Written by: Jennifer Henderson, Viamo and Rob Hamilton, ÉLAN RDC
With smallholder farmers representing upwards of 80% of DRC’s cocoa and coffee producers, access to information about best agricultural practices and treatment methods is critical. To tackle this challenge, ÉLAN RDC, a UKAID market systems development project implemented by Adam Smith International, is providing farmers with free agronomy and business advice through the 3-2-1 Service (1-5-5 in the DRC).
The 3-2-1 Interactive Voice Response (IVR) Service in the DRC offers free on-demand access to information in five local languages to all ~12.4 million Vodacom subscribers. The service particularly targets isolated, low-literacy users who own or have access to basic mobile phones. This year alone more than 589,000 unique subscribers have accessed the 3-2-1 Service in the DRC, and 3.3 million key messages have been listened to since the service launched in March 2017. The 3-2-1 Service averages about 100,000 unique callers per month, and 80% of callers are repeat listeners.
Recognizing the value of players at all levels of the value chain, ÉLAN RDC’s technical teams worked closely with industry associations, exporters, and agronomists to develop content for the 3-2-1 Service. The content was also approved by local committees which include partners from the public and private sector, and government authorities. Viamo then used our latest content stylisation tools to create key messages that include all three essential elements for social and behavior change communication: a key piece of information, an explanation of why the information is relevant to the caller, and an action the caller can take or a behavior they should adopt. For example, one of our key messages is: “To control pests, it is important to deal with infected pods adequately. Infected pods can contaminate other trees and ruin your entire plantation. First, it’s best to use different tools to deal with infected pods because they can help spread the diseases. Otherwise, tools can be disinfected with soap or fire. Also, always cut healthy pods before cutting infected pods. Finally, burn or bury infected pods and cover them with ash or lime.” Viamo also adapted the messages for the voice channel and made them accessible to a wide audience in 4 local languages (Lingala, Tshiluba, Kikongo, Swahili) as well as French.

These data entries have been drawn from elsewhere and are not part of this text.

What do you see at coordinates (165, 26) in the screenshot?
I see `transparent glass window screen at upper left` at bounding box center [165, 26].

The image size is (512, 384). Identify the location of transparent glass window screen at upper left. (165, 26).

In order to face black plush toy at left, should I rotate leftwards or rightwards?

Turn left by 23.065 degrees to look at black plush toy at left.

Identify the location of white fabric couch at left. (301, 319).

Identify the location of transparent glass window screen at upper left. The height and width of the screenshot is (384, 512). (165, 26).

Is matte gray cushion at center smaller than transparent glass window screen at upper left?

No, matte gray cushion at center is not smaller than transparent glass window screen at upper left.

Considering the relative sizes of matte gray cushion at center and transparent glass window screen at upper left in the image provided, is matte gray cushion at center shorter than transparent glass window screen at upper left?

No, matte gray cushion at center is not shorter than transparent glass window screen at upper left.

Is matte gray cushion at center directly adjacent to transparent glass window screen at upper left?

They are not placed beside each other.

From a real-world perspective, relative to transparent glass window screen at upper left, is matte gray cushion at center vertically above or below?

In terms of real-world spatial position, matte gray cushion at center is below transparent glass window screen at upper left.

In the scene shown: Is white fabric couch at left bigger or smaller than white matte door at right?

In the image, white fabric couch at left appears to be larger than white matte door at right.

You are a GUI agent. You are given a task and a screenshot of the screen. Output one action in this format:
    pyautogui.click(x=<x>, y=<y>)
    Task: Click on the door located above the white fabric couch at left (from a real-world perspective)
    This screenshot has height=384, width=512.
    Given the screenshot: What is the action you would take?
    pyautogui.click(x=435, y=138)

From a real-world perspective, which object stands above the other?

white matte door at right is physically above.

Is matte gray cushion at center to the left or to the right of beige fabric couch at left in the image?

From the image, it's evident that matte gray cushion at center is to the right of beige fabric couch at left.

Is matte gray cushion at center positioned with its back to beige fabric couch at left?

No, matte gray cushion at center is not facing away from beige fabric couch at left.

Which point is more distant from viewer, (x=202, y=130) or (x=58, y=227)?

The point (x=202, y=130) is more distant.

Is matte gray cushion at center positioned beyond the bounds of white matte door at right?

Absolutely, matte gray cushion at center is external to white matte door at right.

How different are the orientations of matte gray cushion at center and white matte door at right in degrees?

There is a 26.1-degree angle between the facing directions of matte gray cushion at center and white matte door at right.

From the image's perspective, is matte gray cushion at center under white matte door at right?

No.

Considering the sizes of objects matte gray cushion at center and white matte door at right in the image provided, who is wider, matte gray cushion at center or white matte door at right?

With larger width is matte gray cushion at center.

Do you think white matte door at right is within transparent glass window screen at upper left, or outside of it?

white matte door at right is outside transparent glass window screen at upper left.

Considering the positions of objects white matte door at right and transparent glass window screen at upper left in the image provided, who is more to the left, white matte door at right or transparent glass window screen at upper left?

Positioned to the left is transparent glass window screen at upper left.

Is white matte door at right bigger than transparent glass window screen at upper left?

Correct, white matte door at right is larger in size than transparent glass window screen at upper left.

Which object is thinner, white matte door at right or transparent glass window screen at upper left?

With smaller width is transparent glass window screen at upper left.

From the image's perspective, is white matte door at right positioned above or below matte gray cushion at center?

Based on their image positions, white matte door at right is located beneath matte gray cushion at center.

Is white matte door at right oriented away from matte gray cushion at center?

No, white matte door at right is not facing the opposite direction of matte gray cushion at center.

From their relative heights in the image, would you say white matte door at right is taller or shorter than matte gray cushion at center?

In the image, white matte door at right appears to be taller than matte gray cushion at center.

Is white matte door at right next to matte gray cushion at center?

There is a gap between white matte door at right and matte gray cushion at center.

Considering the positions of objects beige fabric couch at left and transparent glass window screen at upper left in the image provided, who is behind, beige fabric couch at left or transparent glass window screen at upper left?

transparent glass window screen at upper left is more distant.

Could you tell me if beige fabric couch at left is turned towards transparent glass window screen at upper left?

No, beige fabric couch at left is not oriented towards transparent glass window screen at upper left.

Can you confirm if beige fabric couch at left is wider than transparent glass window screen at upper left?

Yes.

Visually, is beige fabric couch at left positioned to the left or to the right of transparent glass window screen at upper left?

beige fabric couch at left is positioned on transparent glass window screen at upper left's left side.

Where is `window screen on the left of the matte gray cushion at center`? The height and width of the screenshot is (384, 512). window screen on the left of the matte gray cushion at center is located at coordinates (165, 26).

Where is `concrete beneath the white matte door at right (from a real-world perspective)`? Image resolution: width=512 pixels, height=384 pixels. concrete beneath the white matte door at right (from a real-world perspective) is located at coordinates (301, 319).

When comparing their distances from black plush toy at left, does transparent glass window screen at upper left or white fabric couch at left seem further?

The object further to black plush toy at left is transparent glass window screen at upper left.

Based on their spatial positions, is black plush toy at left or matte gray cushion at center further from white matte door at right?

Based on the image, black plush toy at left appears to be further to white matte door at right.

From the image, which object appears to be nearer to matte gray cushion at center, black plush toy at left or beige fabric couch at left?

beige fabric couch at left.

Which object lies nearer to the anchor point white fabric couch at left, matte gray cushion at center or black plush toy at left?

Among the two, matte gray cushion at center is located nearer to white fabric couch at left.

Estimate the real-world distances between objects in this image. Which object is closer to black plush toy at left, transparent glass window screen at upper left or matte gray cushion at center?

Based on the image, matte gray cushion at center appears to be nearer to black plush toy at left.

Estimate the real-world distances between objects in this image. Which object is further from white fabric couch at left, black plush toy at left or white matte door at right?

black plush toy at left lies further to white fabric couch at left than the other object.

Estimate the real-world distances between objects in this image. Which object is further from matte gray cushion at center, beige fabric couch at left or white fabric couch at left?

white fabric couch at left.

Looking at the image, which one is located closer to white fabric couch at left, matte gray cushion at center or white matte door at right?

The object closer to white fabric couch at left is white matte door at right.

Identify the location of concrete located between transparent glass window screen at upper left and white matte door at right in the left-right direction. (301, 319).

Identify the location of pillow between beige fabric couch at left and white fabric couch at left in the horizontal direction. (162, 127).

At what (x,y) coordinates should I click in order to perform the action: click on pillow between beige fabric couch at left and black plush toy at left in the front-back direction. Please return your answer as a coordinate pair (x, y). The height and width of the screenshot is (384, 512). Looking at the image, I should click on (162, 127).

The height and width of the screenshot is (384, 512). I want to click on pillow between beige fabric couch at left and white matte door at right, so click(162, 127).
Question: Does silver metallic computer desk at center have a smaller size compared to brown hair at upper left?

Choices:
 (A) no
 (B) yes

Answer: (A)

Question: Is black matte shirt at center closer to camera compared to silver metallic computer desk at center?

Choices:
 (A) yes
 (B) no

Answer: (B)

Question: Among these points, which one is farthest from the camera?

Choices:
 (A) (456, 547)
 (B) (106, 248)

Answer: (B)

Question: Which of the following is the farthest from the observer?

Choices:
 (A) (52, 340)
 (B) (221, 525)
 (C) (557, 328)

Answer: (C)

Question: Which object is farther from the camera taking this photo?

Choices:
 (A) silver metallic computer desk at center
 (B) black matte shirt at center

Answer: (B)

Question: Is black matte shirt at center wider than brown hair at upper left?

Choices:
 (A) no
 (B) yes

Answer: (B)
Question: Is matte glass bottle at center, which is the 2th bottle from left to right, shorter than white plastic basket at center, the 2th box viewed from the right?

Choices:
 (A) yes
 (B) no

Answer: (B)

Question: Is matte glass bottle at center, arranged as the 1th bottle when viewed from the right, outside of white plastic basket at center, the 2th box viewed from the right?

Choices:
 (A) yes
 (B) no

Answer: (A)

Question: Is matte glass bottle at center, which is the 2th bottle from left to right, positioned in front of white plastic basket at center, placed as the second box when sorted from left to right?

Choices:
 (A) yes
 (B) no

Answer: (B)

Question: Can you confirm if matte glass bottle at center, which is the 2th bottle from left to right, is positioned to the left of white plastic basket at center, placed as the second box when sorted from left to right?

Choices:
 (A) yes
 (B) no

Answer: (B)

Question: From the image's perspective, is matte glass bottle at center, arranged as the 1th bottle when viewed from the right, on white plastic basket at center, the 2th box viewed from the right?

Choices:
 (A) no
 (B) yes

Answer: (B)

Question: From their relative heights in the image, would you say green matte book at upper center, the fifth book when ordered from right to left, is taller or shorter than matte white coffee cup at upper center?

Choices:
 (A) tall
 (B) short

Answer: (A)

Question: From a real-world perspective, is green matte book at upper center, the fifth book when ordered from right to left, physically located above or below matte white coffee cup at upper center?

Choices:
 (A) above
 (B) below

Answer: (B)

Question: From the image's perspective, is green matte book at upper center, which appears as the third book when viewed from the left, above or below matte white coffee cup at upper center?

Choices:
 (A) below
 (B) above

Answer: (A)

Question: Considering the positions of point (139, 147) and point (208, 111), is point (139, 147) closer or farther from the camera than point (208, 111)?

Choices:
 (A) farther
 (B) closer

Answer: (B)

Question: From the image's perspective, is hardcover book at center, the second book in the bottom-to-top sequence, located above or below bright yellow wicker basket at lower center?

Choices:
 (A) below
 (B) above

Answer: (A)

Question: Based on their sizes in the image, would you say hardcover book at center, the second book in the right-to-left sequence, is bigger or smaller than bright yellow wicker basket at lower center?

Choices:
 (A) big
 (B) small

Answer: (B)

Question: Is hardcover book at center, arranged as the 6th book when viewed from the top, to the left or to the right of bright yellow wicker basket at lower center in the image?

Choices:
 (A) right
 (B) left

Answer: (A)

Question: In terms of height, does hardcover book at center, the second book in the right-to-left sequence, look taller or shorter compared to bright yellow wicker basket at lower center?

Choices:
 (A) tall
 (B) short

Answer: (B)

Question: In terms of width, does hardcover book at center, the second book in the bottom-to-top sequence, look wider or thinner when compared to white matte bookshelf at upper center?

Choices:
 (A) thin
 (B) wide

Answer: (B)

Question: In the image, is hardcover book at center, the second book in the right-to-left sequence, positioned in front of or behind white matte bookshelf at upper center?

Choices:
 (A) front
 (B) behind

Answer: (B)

In addition to tracking listeners of these messages using advanced platform analytics and real-time dashboards, Viamo and ÉLAN RDC’s monitoring and results measurement team will also be running several rounds of mobile surveys in the coming months to track how smallholder farmers’ practices change as a result of listening to these coffee and cocoa messages.
The key messages on best practices in cocoa and coffee production and post-harvest treatment were launched on the 3-2-1 Service in coordination with Saveur du Kivu, DRC’s premier specialty coffee cupping competition and annual forum for international supply chain stakeholders. Saveur du Kivu and Congolese coffee are on the rise thanks to coordination between producer groups (cooperatives), the national government, international technical assistance and donor communities and global coffee buyers.
Through another ÉLAN RDC initiative, international buyers can now also directly source ever increasing amounts of high-quality Congolese coffee using the Congo Coffee Atlas, an interactive online tool developed with Eastern Congo Initiative. With the dashboard, global buyers can filter by zone, certification, quality and volume, further strengthening Congolese coffee’s link to international markets.
With systemic changes in how farmers access information, through the 3-2-1 Service, and how they access international export markets, ÉLAN RDC is well positioned to make a significant contribution to the renaissance of the Congolese coffee sector.